After graduating from Harvard, Manulis moved to New York, where he began his professional career as Marshall W. Mason's assistant at the renowned Circle Repertory Company. Promoted to casting director in 1980, he continued to work with Mason, co-directing John Bishop's The Great Grandson of Jedediah Kohler and assistant directing Lanford Wilson's Pulitzer Prize-winning trilogy, Talley's Folly, Fifth of July and A Tale Told; Hamlet, starring William Hurt, and Murder at the Howard Johnson's, which was produced on Broadway. He directed workshop productions at Circle Rep, Playwrights Horizons, and Manhattan Theatre Club. In addition, Manulis directed Marjorie Appleman's Seduction Duet, which starred Jeff Daniels and won the 1981 Samuel French One-Act Festival.
Manulis has also produced several plays, including 1988's Three Ways Home at the Astor Place Theater in New York, and The Umbilical Brothers: THWAK, which was produced in 1999/2000 at Off-Broadway's Minetta Lane Theatre and at the Tiffany Theater in Los Angeles
In 1979, Manulis was chosen by Arthur Penn, Elia Kazan and Joseph Mankiewicz to become a Founding Member of the Actors Studio Playwrights and Directors Unit.

Film and television

In 1983, Manulis joined the Nederlander Organization, where he brought projects through development and production as an executive producer in their newly formed television and film division. While at Nederlander, Manulis was involved with producing properties ranging from the ACE Award-winning A Case of Libel, starring Daniel J. Travanti and Ed Asner, to Intimate Strangers, a television movie starring Teri Garr and Stacy Keach. He created the Comedy Zone, a weekly one-hour series on CBS, which brought together writers and actors such as Neil Simon, Kathleen Turner, Wendy Wasserstein, Joe Mantegna, Jules Feiffer and Christopher Durang.
Manulis went on to serve as Vice President of Film for Edgar Scherick Associates, Senior VP of Production for Jeffrey Lurie's Chestnut Hill Productions, and Head of Worldwide Production and Acquisition for Samuel Goldwyn Films, where he supervised the production or acquisition of films such as The Madness of King George, Lolita, American Buffalo, I Shot Andy Warhol, Welcome to Woop Woop, Bent and Tortilla Soup.

Live events

In 2008, Manulis produced the campaign events involving local, regional and national surrogates for Barack Obama's Campaign for Change in Colorado. He produced the short filmmaking competitions for Microsoft's Imagine Cup in both Brazil and Japan, and the Liberty Hill Foundation's annual Upton Sinclair Award dinner. With Gary Sinise, he directed the Director's Guild of America's memorial tribute to the life of director John Frankenheimer.
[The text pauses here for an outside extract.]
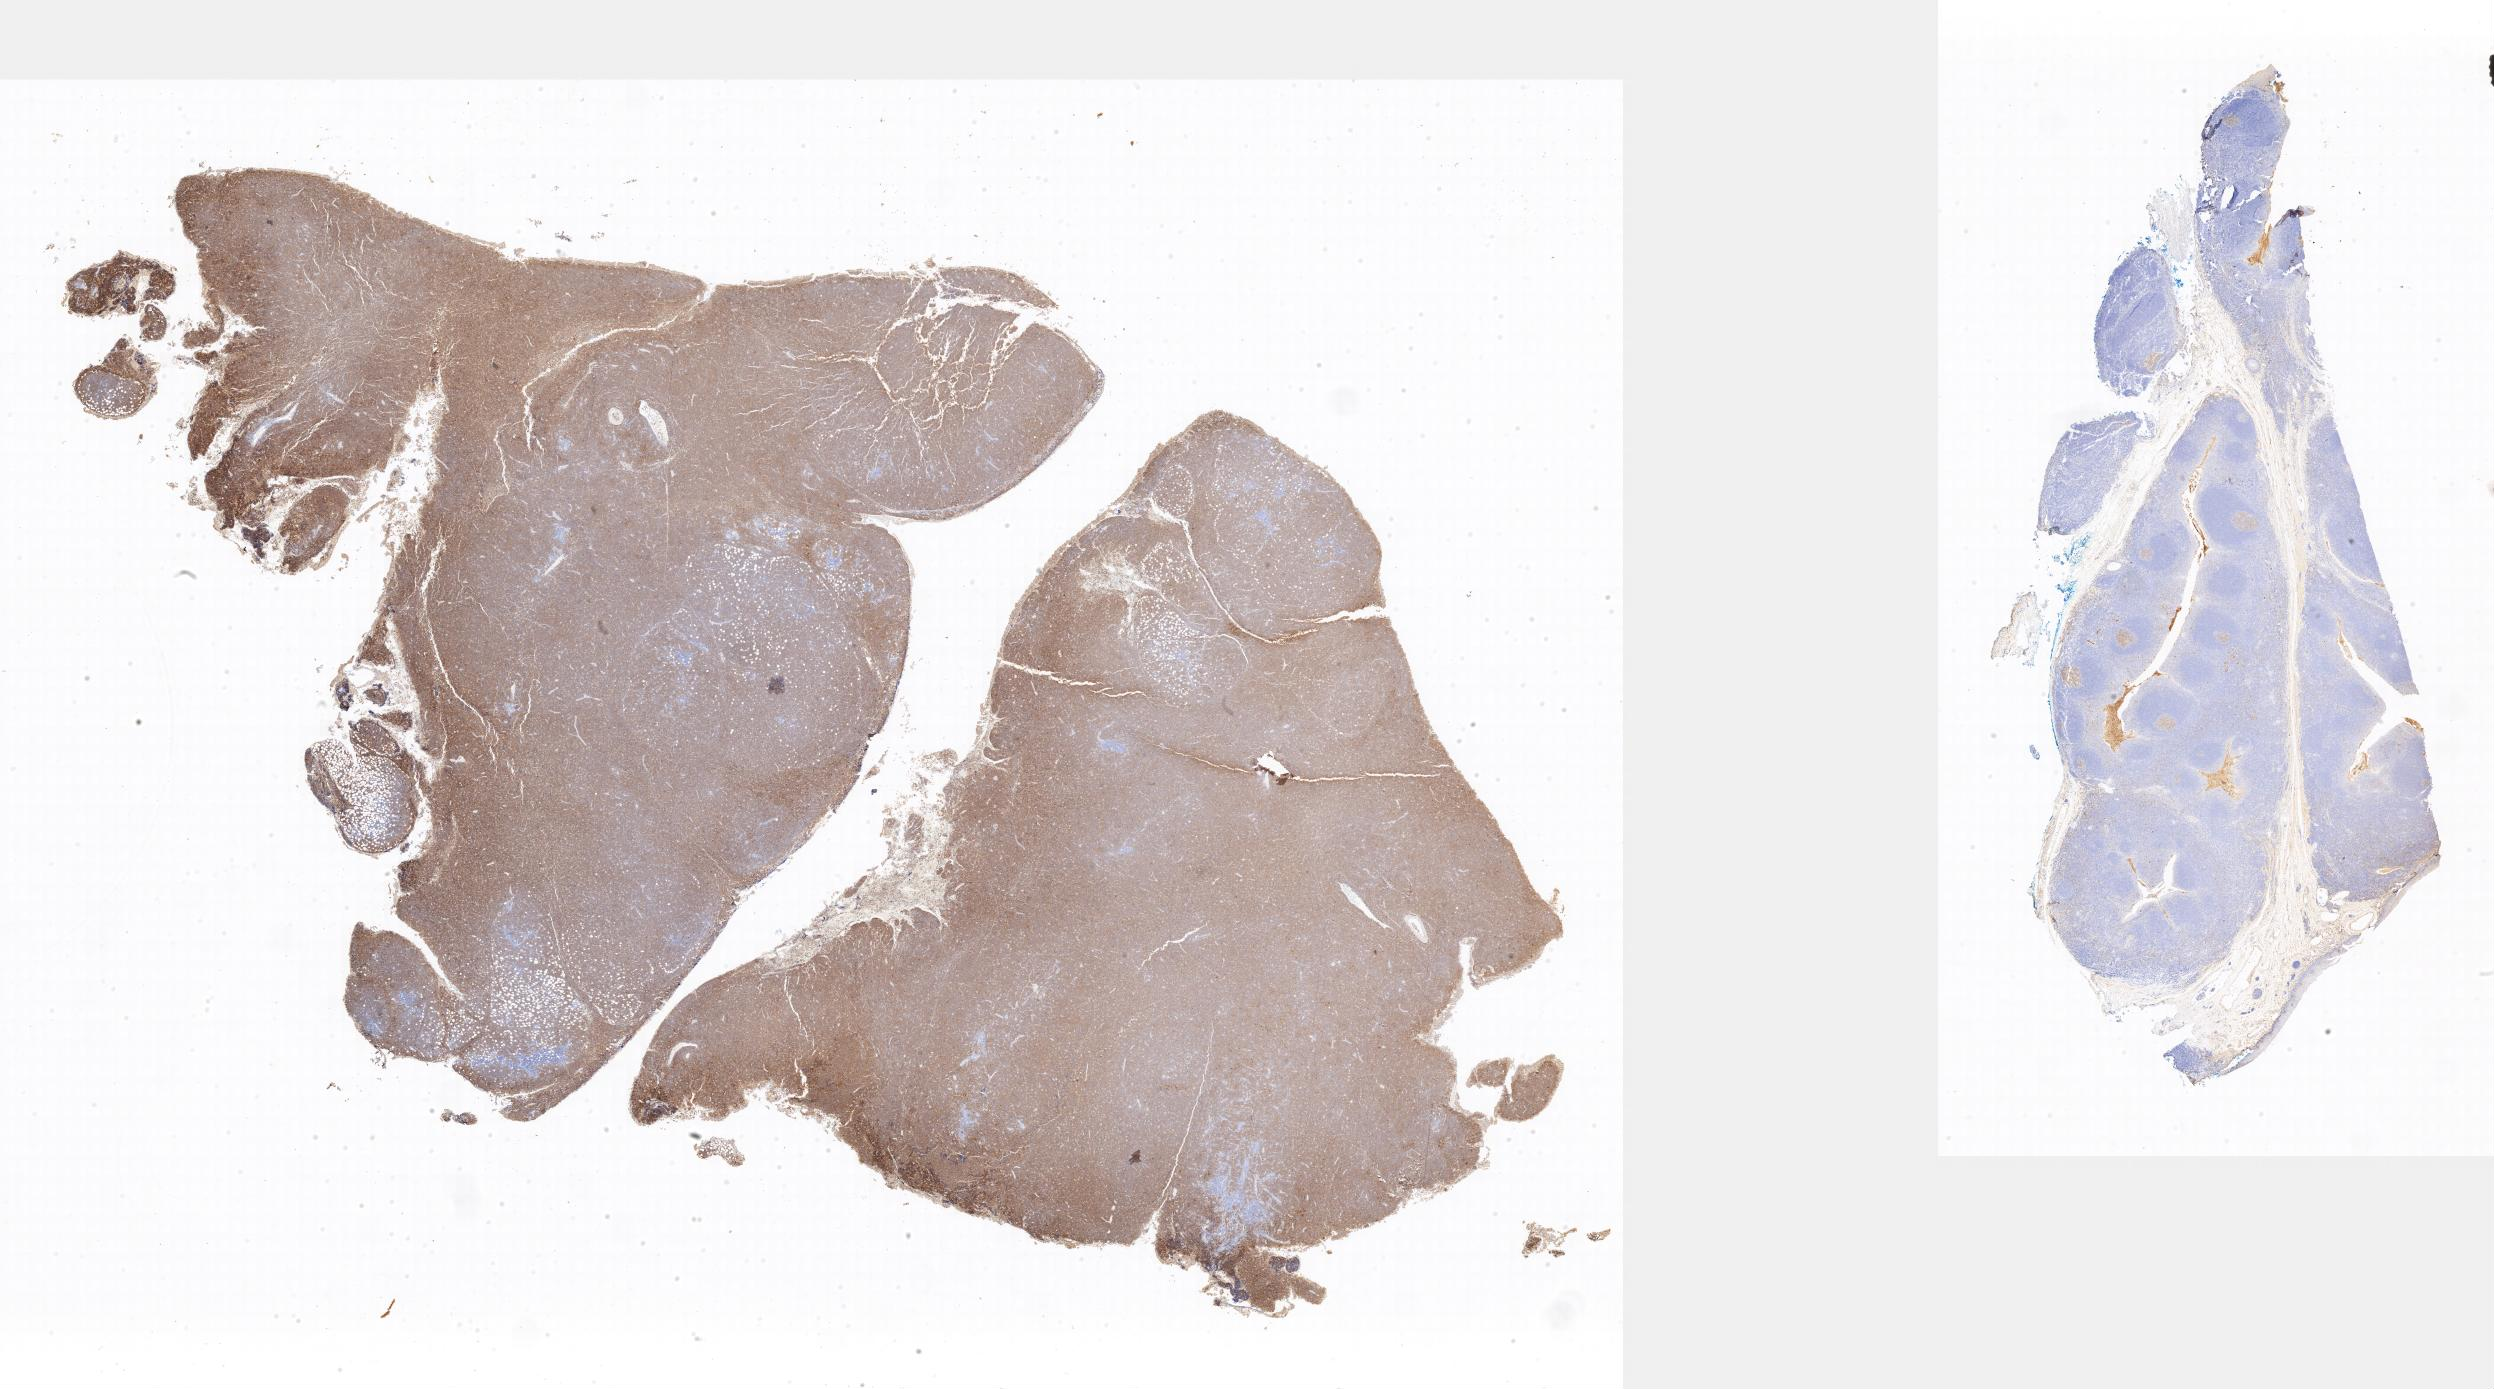
Whole-slide image, immunohistochemical stain for CD10 — shown as a low-resolution overview of the whole scanned area. Tumor tissue. Anatomic site: peritoneum. Male, age 9 years at initial diagnosis.
Diagnosis: Burkitt lymphoma, NOS.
Digital media and technology

Manulis co-founded Visionbox Media Group, a production, post-production and distribution consulting company using digital technology to produce and distribute films and television content in 2000, before digital technology became ubiquitous in film and television. "Definitions are changing on everything, even what the word 'digital' means", Manulis said in a 2002 interview with the Los Angeles Times. "There are so many technologies that are encompassed in that one word....The one thing everyone agrees on is that 'digital' equals change."
Manulis is the CEO of Screenspaces, a social technology company he founded with his wife, Liz Heller, in 2011. Screenspace's inaugural product offering was the Vwalls social publishing platform.

Activism and philanthropy

Manulis, who was recognized by the Los Angeles County Board of Supervisors as one of their 2012 Leaders To Watch, is a lifelong philanthropist and activist. He serves on the board of directors for The Getty House Foundation, and on the board of the Liberty Hill Foundation. Manulis and his wife, Liz Heller, received the Liberty Hill Founder's Award in 2010.